▶ [READING PASSAGE]:
■ ■ ■ ■ ■ ■ ■

Sourcegraph CSRF security model

This section describes Sourcegraph's security threat model against CSRF (Cross Site Request Forgery) requests, in depth for developers working at Sourcegraph.

If you are looking for general information or wish to disclose a vulnerability, please see our security policy or how to disclose vulnerabilities.

Sourcegraph CSRF security model
Living document
Prerequisites
Sourcegraph's CSRF security model

Living document

This is a living document, with a changelog as follows:

Aug 13th, 2021: @slimsag does an in-depth analysis & review of our CSRF threat model and creates this document.
Nov 8th, 2021: @slimsag audited all potential instances of pre-fetched content embedded into pages and found we have none, the following is NOT true (#27236):
- "Some Sourcegraph pages pre-fetch content: on the backend, data is pre-fetched for the user so that they need not make a request for the data corresponding to the page immediately upon loading it. Instead, we fetch it and embed it into the GET page response, giving JavaScript access to it immediately upon page load."
Nov 8th, 2021: @slimsag adjusted CORS handling to forbid cross-origin requests on all non-API routes. (#27240, #27245):
- Non-API routes, such as sign in / sign out, no longer allow cross-origin requests even if the origin matches an allowed origin in the corsOrigin site configuration setting.
- The corsOrigin site configuration setting now only configures cross-origin requests for API routes (nobody should ever need a cross-origin request for non-API routes.)

■ ■ ■ ■ ■ ■ ■

[Outline entries for images]
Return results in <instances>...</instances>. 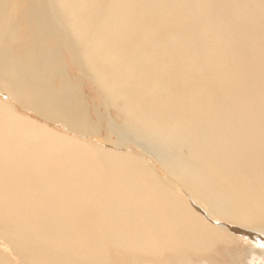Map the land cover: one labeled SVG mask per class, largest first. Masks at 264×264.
I'll return each mask as SVG.
<instances>
[{
    "label": "bare ground",
    "instance_id": "bare-ground-1",
    "mask_svg": "<svg viewBox=\"0 0 264 264\" xmlns=\"http://www.w3.org/2000/svg\"><path fill=\"white\" fill-rule=\"evenodd\" d=\"M225 223L264 225V0H0V264L202 261Z\"/></svg>",
    "mask_w": 264,
    "mask_h": 264
},
{
    "label": "rangeland",
    "instance_id": "rangeland-1",
    "mask_svg": "<svg viewBox=\"0 0 264 264\" xmlns=\"http://www.w3.org/2000/svg\"><path fill=\"white\" fill-rule=\"evenodd\" d=\"M19 14L20 13H15L14 22L17 20ZM67 62H68V58H67ZM77 72H78L77 69L75 70L74 68H71V66L68 67L67 73H68L70 79H72L73 82H75L77 80L76 82H78L80 84V88H81L80 91H82V93L84 95L82 97V100L85 102L84 107H85L86 111L88 112L89 116L91 117V120L89 119L90 123H92V124L100 123V127H101L100 136H101L102 140H104L105 138L106 139L108 138L107 141H110L113 144L117 143L116 136L119 135L117 133L120 129L123 128V126L121 124H117L115 126V129H112L114 132L111 131V125L113 124L112 122H114L113 114L115 113V111L111 110L107 107H101L100 106L99 93L98 92L96 93L94 91V89L92 88V82H90V79L82 78V77L78 76ZM77 77H78V79H77ZM84 89H86V90H84ZM99 110H100L101 114L98 113ZM19 113L23 117L33 121L34 123H38L41 126L42 125L46 126V127L50 128L51 130H53L54 132L60 131L59 133H61V135L65 133V135H63V136L73 138V135L70 132L67 134V131H65L64 129H62L58 125H56V123L48 122V121L46 122V120L44 118H41L40 116H38L33 111L24 110V109L20 108ZM100 117H101V119H100ZM140 146L141 147H137V146L133 145L130 147V149L137 155H143L144 154V150L142 148L143 144L140 143ZM178 190L179 191H177V192L179 194L186 196L184 191H181L180 189H178ZM217 220H220V219L217 218ZM215 223H216V220H215ZM257 223H259V222H257ZM257 223L254 224V226H253L254 228L248 227V229L242 225H239V224L233 223L235 225L234 226L232 223H225L228 225V227H224L225 224H223V227L225 228L227 234L229 235V233H230L229 236L232 235L231 237L233 239H236V237H237L238 243L235 240L236 242L234 241L233 245H232V243L230 245L229 244L217 245L214 249V252L210 255V257L208 259L205 258L206 260L203 259L204 261L203 260L201 261V258H203L205 256H198L199 258H196L195 254H193L191 251H188L185 254H183V258L185 257L187 264H264V250H261L258 248V241L255 238L257 236H258V239H261L262 237H264V230H260L261 228L257 227V226L264 227V225H256ZM234 227H236L238 229H236ZM249 229H251V230H249ZM237 230L240 232H244L245 234L239 233V232L237 233ZM250 232H252V233H250ZM248 234H253L254 236L250 237V236H248ZM241 242H243V243H241ZM1 249L4 251L8 250L6 247L5 248L1 247ZM226 249H228V250H226ZM140 259H141V257H136V260H140ZM185 260L184 261L170 260L169 264H184Z\"/></svg>",
    "mask_w": 264,
    "mask_h": 264
},
{
    "label": "snow or ice",
    "instance_id": "snow-or-ice-1",
    "mask_svg": "<svg viewBox=\"0 0 264 264\" xmlns=\"http://www.w3.org/2000/svg\"><path fill=\"white\" fill-rule=\"evenodd\" d=\"M224 227H228V225L225 224ZM258 248L264 250V237H262L261 240L258 242Z\"/></svg>",
    "mask_w": 264,
    "mask_h": 264
}]
</instances>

■ ■ ■ ■ ■ ■ ■

▶ [WHAT IS ASKED]:
Duplicate the passage of the Sourcegraph CSRF security page starting at "Nov 8th, 2021: @slimsag audited" and ending at "site configuration setting.". The records play no part in what is asked here.

▶ [ANSWER BELOW]:
Nov 8th, 2021: @slimsag audited all potential instances of pre-fetched content embedded into pages and found we have none, the following is NOT true (#27236):
- "Some Sourcegraph pages pre-fetch content: on the backend, data is pre-fetched for the user so that they need not make a request for the data corresponding to the page immediately upon loading it. Instead, we fetch it and embed it into the GET page response, giving JavaScript access to it immediately upon page load."
Nov 8th, 2021: @slimsag adjusted CORS handling to forbid cross-origin requests on all non-API routes. (#27240, #27245):
- Non-API routes, such as sign in / sign out, no longer allow cross-origin requests even if the origin matches an allowed origin in the corsOrigin site configuration setting.